FFEU Muslim Jewish Program Director Walter Ruby opened the meeting, by describing the evolution of FFEU-initiated Muslim-Jewish Solidarity Committees in metropolitan areas across North America with a common agenda of Muslims and Jews standing up for each other; Educating ourselves about each other and holding festive and social service events, but then explained that Detroit will have a special mission; for Muslims and Jews to work together for the revitalization of a city that both love deeply. According to Ruby, “Here is a great city that has gone through 50 years of very hard times and is now struggling to get on its feet and here are two large and influential communities with considerable economic and political clout. Just think what we can accomplish if we join forces and work together for the good of the city! And what an amazing, inspiring symbol that would be to Jews and Muslims everywhere.”
Also speaking about the enormous potential of what the Detroit Muslim and Jewish communities can achieve by working together were the three principle Detroit-based organizers of the event; Rabbi Dorit Edut, a self-styled ‘Rabbi Without Borders committed to the revival of downtown Detroit, who has organized several Weekend of Twinning social service events in the city; Siham Awada Jaafar, a professional in community, public and media relations who organizes annual conferences on Commitment, Engagement and Empowerment Through Diversity, and Jeremy Salinger, a progressive Jewish community activist, regional board member of Ameinu and Innovation Program Manager at General Motors R&D.
Shahid Akhtar, co-founder of the Canadian Association of Jews and Muslims in Toronto, spoke about the work of his organization; the oldest Muslim-Jewish body in the world and model for the Solidarity Committees FFEU has helped to birth in Los Angeles, Washington, New York, New Jersey, Denver and Detroit.

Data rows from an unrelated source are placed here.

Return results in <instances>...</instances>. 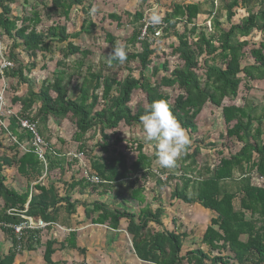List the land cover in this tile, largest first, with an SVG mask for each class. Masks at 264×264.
<instances>
[{
  "label": "trees",
  "instance_id": "obj_1",
  "mask_svg": "<svg viewBox=\"0 0 264 264\" xmlns=\"http://www.w3.org/2000/svg\"><path fill=\"white\" fill-rule=\"evenodd\" d=\"M95 1L21 0L22 12L15 15L12 5L17 0H0V34L6 42L4 53L12 63L0 73V88L4 79L6 105L17 111V116L4 117V122L19 142L31 138V133L21 127L19 119L35 123L39 134L50 145L45 153L47 174L43 179L47 182L42 179L25 191L16 190L7 184L6 168L16 167L30 182L39 177L44 164L32 150L23 152L16 144L7 146L2 138L9 140L8 134L0 126V146L17 149L12 154L4 151L0 155V230L4 240L11 242L7 251L0 253V264H16L24 252L37 251L41 245L44 246L42 260L45 264H58L61 259L55 261L53 256L66 248L85 254L86 248L77 246L75 231L62 242L53 237L43 242L45 228H23L19 233L15 229L27 222L25 217H31L34 222L51 223L46 227L50 230L58 222L61 208L68 215L75 214L81 202L73 200L71 193L77 187L79 192L90 188L92 192L113 193L114 200L121 202H127L124 195L127 194L130 201L143 204L138 213L102 201L83 207L85 216L93 224L117 230L125 220L135 254L145 264H264V184L253 182L255 177L264 178V106L245 97L242 105H224L226 99L237 98L242 86L250 90L252 83L264 81V0H210V4L172 1L162 18L164 34L153 44L138 39L144 26L139 22L144 18L146 6L157 0H137L138 9L123 12L134 24L132 34L125 39L127 61L120 64L109 58L97 70L87 66L85 61L92 51L74 43L82 32H90L95 26L93 22H89V28L83 26L76 32H69L67 25L60 22L40 28L44 22L41 10L47 20L56 16L68 21L75 7L89 15ZM241 8H246L247 16L234 23L233 18ZM204 14H214L213 32L207 33L206 28L200 29L197 25L198 16ZM222 16L229 27L220 22ZM107 18L116 21L118 26L124 23L122 14L116 12L109 13ZM148 29L151 31L152 27ZM253 31L259 32L261 39L251 43L248 37ZM169 36L175 38L169 44L171 54L176 57L172 70L166 62L162 68L152 62L159 50V46L153 45L156 41L168 40ZM104 39L111 52L118 37L105 31ZM137 44L140 47L137 48ZM129 45L136 48L129 51ZM56 52L60 56L56 66L63 69L55 72L52 78L42 80L36 90L30 78L37 66L34 58L38 53L45 58ZM247 54L251 61L243 63ZM21 55L32 62L25 63ZM74 56L76 59L67 64V59ZM132 62L135 66L130 65ZM107 63L110 67H124L128 74L122 78L104 74ZM135 70L138 76L133 74ZM74 73L81 80L78 93L71 97L68 84ZM164 88L176 89V96L172 97ZM139 90L144 94L143 98L131 105L134 93ZM161 98L169 102L191 136L197 132L198 116L207 103L222 109L226 125L223 140L213 147L228 148V156L221 157L213 165H202L196 160L200 148L195 145L192 150L194 145L189 144L177 169L181 174L171 191V199L183 205L198 204L210 212L200 244L190 250L184 249L188 231L165 228L162 216L166 207L161 203V196L157 194L154 198L158 203L156 208L146 201L149 178L161 189L170 184L176 174L168 173L164 180L154 173L152 160L146 165L149 157L142 141L130 140L135 151L132 160L119 148L123 142L117 132L120 124L141 123L140 117L148 105ZM17 103L20 105L18 110L15 108ZM68 117L76 126L72 136L75 149L89 157L92 171L101 180L99 183H90L84 176L78 180L64 179L63 151L43 130L52 118L65 120ZM98 134L96 149H89V138ZM235 145L237 149L233 152L231 148ZM152 224L159 229H153Z\"/></svg>",
  "mask_w": 264,
  "mask_h": 264
},
{
  "label": "rangeland",
  "instance_id": "obj_2",
  "mask_svg": "<svg viewBox=\"0 0 264 264\" xmlns=\"http://www.w3.org/2000/svg\"><path fill=\"white\" fill-rule=\"evenodd\" d=\"M184 2V1H205L209 2L210 0H157L152 1L150 5L146 6V10L144 12V18L139 22L143 23V29L148 24L146 21V13L151 11L152 9H155L158 11V13L163 18L164 12L170 7L171 2ZM139 3L137 0H132L130 2H123V1H116V0H96L93 2V8L90 11V14L87 15L84 13L80 7L73 8L70 19L68 21H65V19L58 18L56 16H53L50 19H46L44 11L41 10L42 17H43V23L40 25V28H45L46 26H49L53 22H60L62 24H66L69 32H76L83 29V26H86L87 28L90 27L89 22H93L95 24L94 27H91L90 32H82L81 35L74 39V43L77 45H80L81 48H86L88 50L92 51V54L89 55L85 59L87 61V66H93L94 69H98L99 66H101L102 62H108L109 61V52H110V45L108 42L104 39V32L108 31L114 36L118 37V40L126 43L125 39L128 38L133 30H134V24L130 23L127 20L126 15L123 13L125 11L134 12L136 9H138ZM14 14L20 15L22 12L23 5L21 3V0H17L16 3L12 5ZM118 13L122 14L123 16V25L118 26L116 21H113L109 18H107V15L109 13ZM105 16V17H104ZM247 16V10L246 8L239 9L238 15L233 18L234 23H238L239 20L243 17ZM104 17V18H103ZM45 18V19H44ZM215 18L214 14H204L198 16V19L196 20L197 25L200 29H205L206 32H213V19ZM163 21V20H162ZM220 22L224 24V26L229 27V23L227 20H225L224 16L220 17ZM181 26V25H180ZM164 34L163 30H161L160 36ZM150 43H154L153 41L157 38H153L152 34H149ZM174 37H170L168 40L165 41H159L155 42V46H159V50L156 52V54L152 57L153 65L158 66L159 68H162L163 64L166 62L172 70L176 65V57L171 54V47H169V44L174 41ZM248 39L251 40V43L256 42L261 39V34L257 31H253V33L248 37ZM3 43H6L5 40ZM253 45V44H252ZM136 47H140L139 44L136 45ZM136 47L129 45V51H133ZM60 56L56 52L53 54H47L44 58L43 55L40 53L37 54V57L34 58L36 61V68L31 72L30 78L33 81V86L35 89H38V86L41 84L42 80L45 78H52L54 73L62 70V67H57L56 62ZM23 59V61L26 62H32V59H29L25 55H21L20 57ZM76 57H69L66 61L67 64H71ZM79 59H81L79 57ZM251 61L250 55H246L245 60L243 63H249ZM45 65V67H42ZM131 66H135V63H131ZM105 72L104 74H110L115 75L117 77H125L128 74V71L124 67H110V65L107 63V65L104 67ZM133 68V67H132ZM151 70V68H150ZM75 75L71 77V81H69L68 88H69V96L74 97L79 91V83H80V76L74 73ZM133 74L138 76V72L135 70L133 71ZM150 74V72H148ZM26 86H24L25 88ZM248 87V86H247ZM23 88V90H24ZM26 89V88H25ZM164 91L169 93L172 97H175L177 94V90L173 88H164ZM9 95V93H8ZM143 93L139 90L136 91L132 97L131 105H134L140 98H143ZM243 97L250 99V101H253L256 105L263 107L264 106V81L261 82H255L252 83L251 89L247 90L246 86H242L239 91V95L237 98H233L231 100L226 99L224 101V105H230V104H237L242 105L244 103ZM10 99V98H9ZM16 110L19 108V104H15ZM197 132L195 135H189L190 137V144L194 145L192 147L195 148V145H198L200 148V154L197 156L196 160L200 164H209L213 165L216 163L221 157L228 156L230 150L225 147L221 146H215L216 144H219L221 140H223V132L226 131V125L222 114V109L215 107L211 105L210 103H207L202 111V113L198 116L197 119ZM44 129V128H43ZM44 134L48 136V138L52 137L55 138V145L58 146V148L62 149L63 154L65 155L63 158H65L64 163V179L72 180L75 177H86L87 174H90L92 171L91 169V162L89 157L84 152H78L76 151V142L72 140V136L74 132L76 131V126L74 123V120L71 119V117H68L65 120H58L56 118H52L50 122L47 125V128L44 130ZM119 136L123 140L119 144V148L124 151L130 160L134 158L135 151L133 150V147H131L130 140L132 138L142 141L145 144L144 152L149 157V160L147 161L146 165L150 163L151 169L154 173L159 174L162 179L166 180L168 173H175L176 177L171 181L170 184L166 185L165 187L158 189L155 186V183L149 178L146 184V201L150 203V205L153 208H156L158 206V203L154 201V198L157 197V194L161 196V203H163L166 206L167 212H165L164 215V221H166L165 228L170 227V230L173 229V222L172 219H174V224L179 229H185L188 231V238L186 239V246L185 250H190L191 248H196L200 244V238L204 232V229L206 227V224L209 220V214L204 212L202 208L198 204L194 205H183L180 204L177 200L171 199V191L173 190L175 183L178 181L180 172L177 171L178 168H180V160L183 158V155L179 158L177 165L174 169L170 170H164L160 169L158 164L156 163V156H155V145L154 142H149L144 138V133L142 129V124H133L131 126H126L124 122L120 124V127L117 130ZM92 133V132H91ZM90 134H87L86 137H89ZM99 134L94 135L92 138L90 137V146L89 149H96L95 145L97 142ZM2 141L5 142V144L8 146L9 140L6 138H2ZM200 141H203V143L199 144ZM197 142V143H196ZM237 146H233L231 150L234 152L236 151ZM191 150V149H190ZM8 152L10 154L17 151V149L14 147H4L0 146V155L3 153ZM82 153V156H79V154ZM102 154V153H100ZM69 162V164L67 163ZM58 171V170H57ZM93 172V171H92ZM4 174L7 176V184L10 185L12 188H15L19 191H25L28 186L33 187L38 181H41L47 174V169L45 165L43 166V170L41 174H39V177L33 178L30 182L27 181L25 177L20 175L17 168L12 166L10 168H6L4 171ZM257 179V178H256ZM44 182H47L46 178L43 179ZM90 191V188H89ZM125 195V199L129 198L127 194ZM100 199V200H99ZM83 200L85 202L88 201H102L106 203L107 205L112 207H123L128 210H133L135 212H139L140 207L143 205H137V201H130L129 199L126 200L127 202H121L118 200H114L113 193H105L102 194L101 192H89V197H83ZM119 203V204H118ZM237 205V202L235 203ZM238 206V205H237ZM60 215L62 220L66 218V220H69L71 216H69L63 208L60 210ZM75 217H78V222H76V226L78 228L83 229V240L86 242L88 240L95 243V247L102 250L104 254H109L110 258L112 260L111 263L107 264H145L142 261H140L138 258L134 257V252L132 250V242H131V236L127 235L125 232H122L124 235L123 241L121 244L116 246H110L108 243V247L102 248L100 246V241L105 238L104 232L106 234H117V231L112 230V228H109L107 225H99V224H92L91 220L87 218L85 215H83V210L79 209V211L74 214ZM72 216V217H74ZM69 222V221H68ZM61 223V222H60ZM62 224V223H61ZM126 221L122 220L121 228L124 229L126 225ZM57 223L53 224V229L51 233H55V235L58 238H63L66 235H69V230H61L57 227ZM76 226H72L73 229L76 228ZM153 229H159L158 226L152 224L151 225ZM66 227V226H65ZM71 227V226H67ZM58 228V229H57ZM109 228V229H108ZM44 229V228H43ZM49 230L44 229L43 230V242L47 239L49 236ZM117 240V239H116ZM11 242L9 240H4V236L2 231L0 230V253H5L10 246ZM205 250L207 248L203 247ZM41 246L38 248V251L34 253L30 259V262L28 261L27 264H45L41 257ZM97 249V250H98ZM106 249V250H105ZM74 253V252H73ZM225 253V251H223ZM74 255V254H73ZM63 255H60L57 258H60ZM67 257V256H64ZM125 258V259H123ZM63 260H60L58 264H67V261L62 262ZM101 263V262H99ZM22 264H25L23 262Z\"/></svg>",
  "mask_w": 264,
  "mask_h": 264
},
{
  "label": "clouds",
  "instance_id": "obj_3",
  "mask_svg": "<svg viewBox=\"0 0 264 264\" xmlns=\"http://www.w3.org/2000/svg\"><path fill=\"white\" fill-rule=\"evenodd\" d=\"M146 21L150 25H159L162 17L157 10L146 13ZM110 60L120 64L127 61V46L116 41L108 54ZM144 138L154 142L156 163L160 169L170 170L177 165L179 158L190 144V137L180 120L175 116L172 107L165 99L152 101L140 117Z\"/></svg>",
  "mask_w": 264,
  "mask_h": 264
},
{
  "label": "crops",
  "instance_id": "obj_4",
  "mask_svg": "<svg viewBox=\"0 0 264 264\" xmlns=\"http://www.w3.org/2000/svg\"><path fill=\"white\" fill-rule=\"evenodd\" d=\"M54 139L55 138H52L51 139V142L52 143H55V141H54ZM65 155L64 154H62V156L61 157H64ZM80 177H75V179L74 180H78ZM257 178V179H256ZM66 180V179H65ZM67 181V180H66ZM68 181H71V180H68ZM253 182L255 183V184H257V185H260V184H264V178H260V177H255V178H253ZM60 185V184H59ZM17 190V189H16ZM89 189L88 188H85V189H83V191L82 192H79L78 191V187L71 193V196H72V199L73 200H78V201H80L81 202V204L79 205V206H77L76 207V209H75V214L79 211V209H82L83 210V215H85V213H84V207H83V205H88V204H90V203H92V202H94L93 200H91V201H88V202H85V200H83V197H89ZM146 193V192H145ZM61 194H63V193H61ZM100 200V199H99ZM126 200H128L127 198H126ZM172 200H175V199H172ZM200 206V205H199ZM166 207V206H165ZM201 207V206H200ZM202 208V210L205 212L206 211V213H208L209 214V216H210V212L207 210V209H205V208H203V207H201ZM129 211H132V212H134L133 210H129ZM165 212H167V209L165 210ZM165 212H164V214H163V216H162V218H163V223H164V225L166 226V221H164V215H165ZM69 216H71V218L69 219V220H66V218H64L63 220H62V218H61V215H60V211H59V220H58V222H57V227L59 228V229H61V230H69V232L68 233H70L71 231H75L76 232V243H77V246H79V247H81V248H86V253L85 254H83V255H81L79 252H75V250H73V249H70V248H66V249H63L62 251H57L55 254H54V256H53V259L55 260V261H59L60 259L61 260H64V261H67L68 263L67 264H76V262H85L86 264H107V263H111L112 262V260H111V258H110V255L108 254H104L103 253V251L102 250H100V249H98V248H96L95 247V243H93L92 241H90V240H88V241H84L83 240V234H84V231H83V229H81V228H78V226H76V225H74V224H76V222H78V219H80V218H78V217H75L74 216V214L73 215H69ZM72 216H74V217H72ZM69 221V222H68ZM76 221V222H75ZM62 224H61V223ZM172 222H173V229L172 230H176V232H178V230H179V228L177 227V226H175V224H174V219H172ZM93 224V223H92ZM100 225V224H99ZM121 225H122V221H121V224H120V226H119V228L117 229V230H115V229H112V230H115V231H117V234H113L112 236H111V234H110V236H109V234H106L105 232H104V235H105V238L103 239V240H101L100 241V246L102 247V248H104V247H108L109 245H108V243L110 244V246H116V245H119V244H121L122 243V241H123V234H122V232H125L127 235H130L128 232H127V224L125 225V228L124 229H122L121 228ZM66 226V227H65ZM67 226H71V227H68L67 228ZM72 226H76V228L75 229H73L72 228ZM57 228V229H58ZM109 229V228H108ZM167 229H169L170 230V227H168ZM54 231V229H53V226H51V229L49 230V232L50 233H48L49 234V236L47 237V238H49V237H53V238H57V240L59 241V242H62V241H64L66 238H67V235L65 236V237H63V238H58L56 235H55V233L53 234V233H51V231ZM205 230V229H204ZM180 231H182V230H180ZM131 236V235H130ZM132 237V236H131ZM117 239V240H116ZM106 247V248H107ZM202 247H204V246H202ZM41 257H42V254H43V252H44V246L43 245H41ZM98 249V250H97ZM106 250V249H105ZM132 250H133V252H134V257H136V258H138L137 257V255L135 254V251H134V249H133V246H132ZM38 251V250H37ZM37 251H33V252H24L23 253V256L21 257V259L19 260V261H17L16 262V264H22L23 262H25V264H27V262L29 261L30 262V259H31V257H32V255L34 254V253H36ZM74 252V253H73ZM74 254V255H73ZM60 255H63V256H61L60 258H57V257H59ZM64 256H67V257H64ZM123 259H125V258H123ZM139 259V258H138ZM140 260V259H139ZM141 261V260H140ZM75 262V263H74ZM99 262H101V263H99Z\"/></svg>",
  "mask_w": 264,
  "mask_h": 264
},
{
  "label": "built area",
  "instance_id": "obj_5",
  "mask_svg": "<svg viewBox=\"0 0 264 264\" xmlns=\"http://www.w3.org/2000/svg\"><path fill=\"white\" fill-rule=\"evenodd\" d=\"M148 27H152L151 31H149ZM165 27V23L162 21L159 25H150L149 23L145 26L144 29H142V32L140 33V36L138 37L139 40H149L150 36L149 34H152L153 38H157L161 34V30ZM5 45L3 43V39L0 34V73H3V70L11 67L12 63L11 61L6 57L5 55ZM7 84L2 79V86L0 88V126L5 130V132L8 134L9 137V143L10 144H16L18 145V148L23 152L28 151H34L41 162L47 166L46 159H45V153L50 148V145L42 138V136L39 134L37 125L35 123H31L28 120L25 119H19L21 127L28 130L31 133V138L24 142H19L15 136H12L9 132V129L7 125L4 122V117L6 116H17V111H15L12 108H8L6 105L5 100V92H6ZM83 154L80 153L79 156H82ZM86 179L90 183H99L101 180L94 172H90V174L86 175ZM27 219V222L22 223L19 226H16V232L19 233L23 228H38L43 229L46 228L51 223H47L43 220H39L38 222H34V220L31 217H25Z\"/></svg>",
  "mask_w": 264,
  "mask_h": 264
}]
</instances>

Among the prominent members of the Detroit Muslim and Jewish communities taking part in the inaugural meeting of the GDMJSC were Robert Cohen, executive director of the Jewish Community Relations Council, Arif Huskic, leader of the Detroit Bosnian community and the Common Word Alliance, attorney Tareq Baydoun, Soumaya Ahmed and Amina Iqbati of the Michigan Muslim Council, Samantha Woll of the Downtown Synagogue, Nancy Titus and Gigi Salki of Zaman International, Rabbi Robert Gamer of Congregation Beth Shalom and Imam Mohammad Mardini of the American Muslim Center.
Participants in the event decided to kick off GDMJSC’s program of social service work on behalf of Detroiters in need by joining with Zeman International in its annual Ramadan Fight Against Hunger. The group also voted to commence work on a project focusing Educating High School students on Diversity, Etiquette and Dialogue Techniques. The GDMJSC also plans to facilitate a Literacy and Poetry Project for Young People and will focus on ongoing social service initiatives such as feeding the hungry, neighborhood cleanups and providing transportation support for people without cars or access to public transportation.